Приму и это. Еще не нарекла меня своим именем Земля, и не знаю, кто я: Каин или Авель? Но принимаю жертву, как принимаю и убийство. Всюду за тобою и всюду с тобою, человече. Будем сообща вопить с тобою в пустыне, зная, что никто нас не услышит... а может, и услышит кто-нибудь? Вот видишь: я уже вместе с тобою начинаю верить в чье-то Ухо, а скоро поверю к в треугольный Глаз... ведь не может быть, честное слово, чтобы такой концерт не имел слушателя, чтобы такой спектакль давался при пустом зале!

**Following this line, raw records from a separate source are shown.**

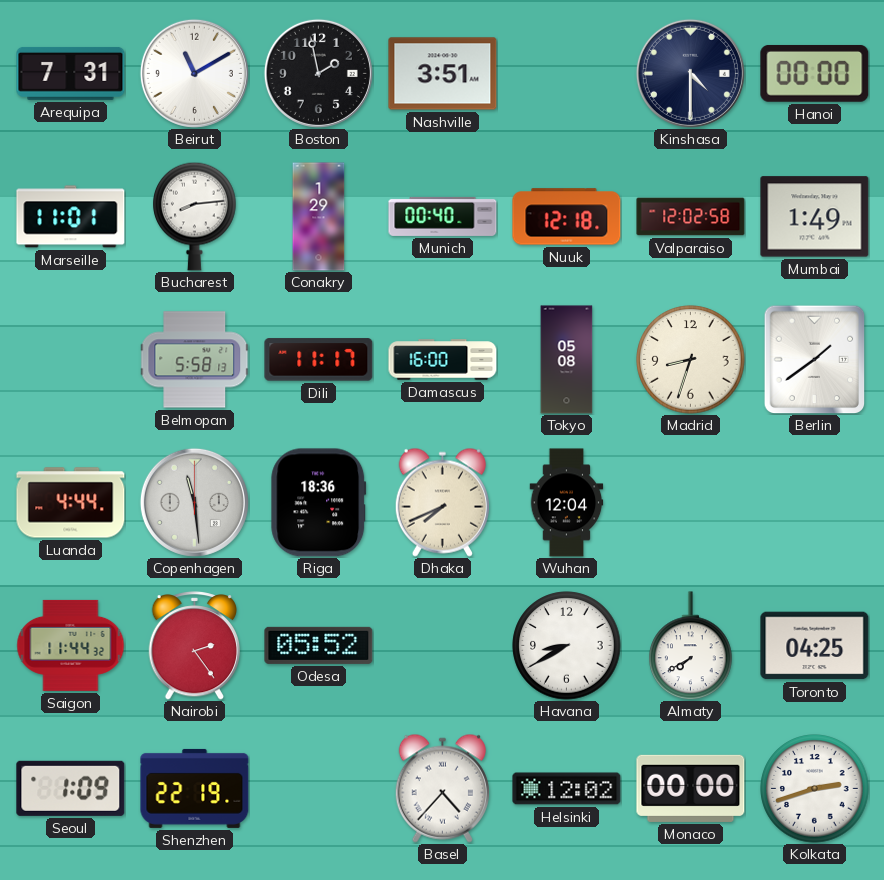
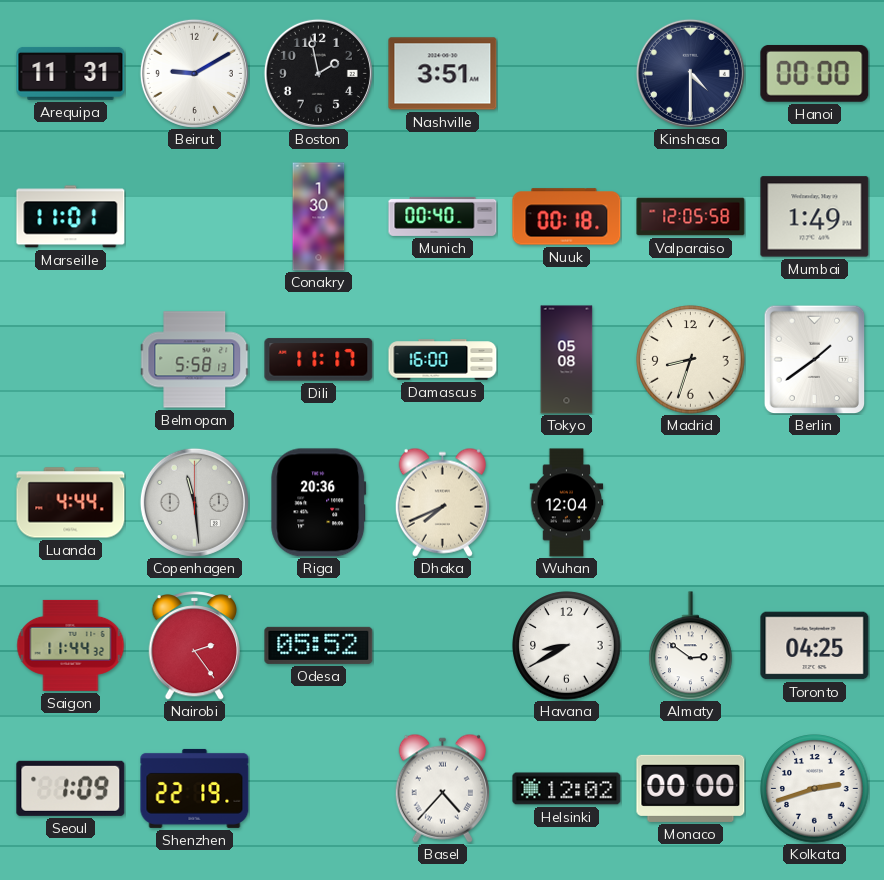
Arequipa: 7:31 -> 11:31
Beirut: 11:10 -> 9:10
Bucharest: 8:14 -> none
Conakry: 1:29 -> 1:30
Nuuk: 12:18 -> 00:18
Valparaiso: 12:02 -> 12:05
Riga: 18:36 -> 20:36
Almaty: 7:40 -> 2:51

Думал я о том, что меня еще ни разу не били, и мне страшно. Что будет с моей душою, когда чья-то грубая рука ударит меня по лицу... что будет со мною! Ведь я знаю, что никакая земная расплата не вернет мне моего лица, и что будет тогда с моею душою?

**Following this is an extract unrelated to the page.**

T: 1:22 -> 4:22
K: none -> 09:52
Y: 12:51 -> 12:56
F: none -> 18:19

Клянусь, приму и это. Всюду за тобой и всюду с тобой, человече. Что мое лицо, когда ты своего Христа бил по лицу и плевал в его глаза? Всюду за тобой! А надо будет, сам ударю Христа вот этой рукой, что пишу: всюду за тобой, человече. Били нас и будут бить, били мы Христа и будем бить... ах, горька наша жизнь, почти невыносима!
Еще недавно я оттолкнул твои объятия, сказал: рано. Но сейчас говорю: обнимемся крепче, брат, теснее прижмемся друг к другу — так больно и страшно быть одному в этой жизни, когда все выходы из нее закрыты. И я еще не знаю, где больше гордости и свободы: уйти ли самому, когда захочешь, или покорно, не сопротивляясь, принять тяжелую руку палача? Сложить руки на груди, одну ногу слегка выставить вперед и, гордо закинув голову, спокойно ждать:
— Исполняй свою обязанность, палач!
Или:
— Вот моя грудь, солдаты: стреляйте!
В этой позе есть пластичность, и она мне нравится. Но еще больше нравится мне то, что в ней каким-то странным образом снова возрождается мое большое Я. Конечно, палач не замедлит исполнить свою обязанность, и солдаты не опустят ружей, но важна линия, важно мгновение, когда перед самою смертью я вдруг почувствую себя бессмертным и стану шире жизни. Странно, но лишь одним поворотом головы, одной фразочкой, сказанной или подуманной вовремя, я как бы изъемлю мой дух из оборота, и вся неприятная операция происходит вне меня. И когда смерть щелкнет выключателем, ее мрак не покроет света, который ранее отделил себя и рассеялся в пространстве, чтобы снова собраться где-то и засиять... но где?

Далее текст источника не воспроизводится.